**Recorded data**
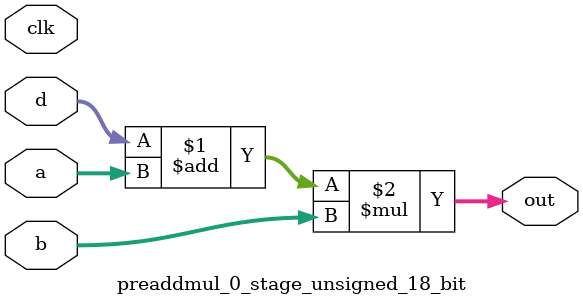
<source format=sv>
(* use_dsp = "yes" *) module preaddmul_0_stage_unsigned_18_bit(
	input  [17:0] a,
	input  [17:0] b,
	input  [17:0] d,
	output [17:0] out,
	input clk);

	assign out = (d + a) * b;
endmodule

</source>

**Directive**
Reproduce the whole listing above character for character; pictures do not belong in it.

**Completed exercise**
<source format=sv>
(* use_dsp = "yes" *) module preaddmul_0_stage_unsigned_18_bit(
	input  [17:0] a,
	input  [17:0] b,
	input  [17:0] d,
	output [17:0] out,
	input clk);

	assign out = (d + a) * b;
endmodule

</source>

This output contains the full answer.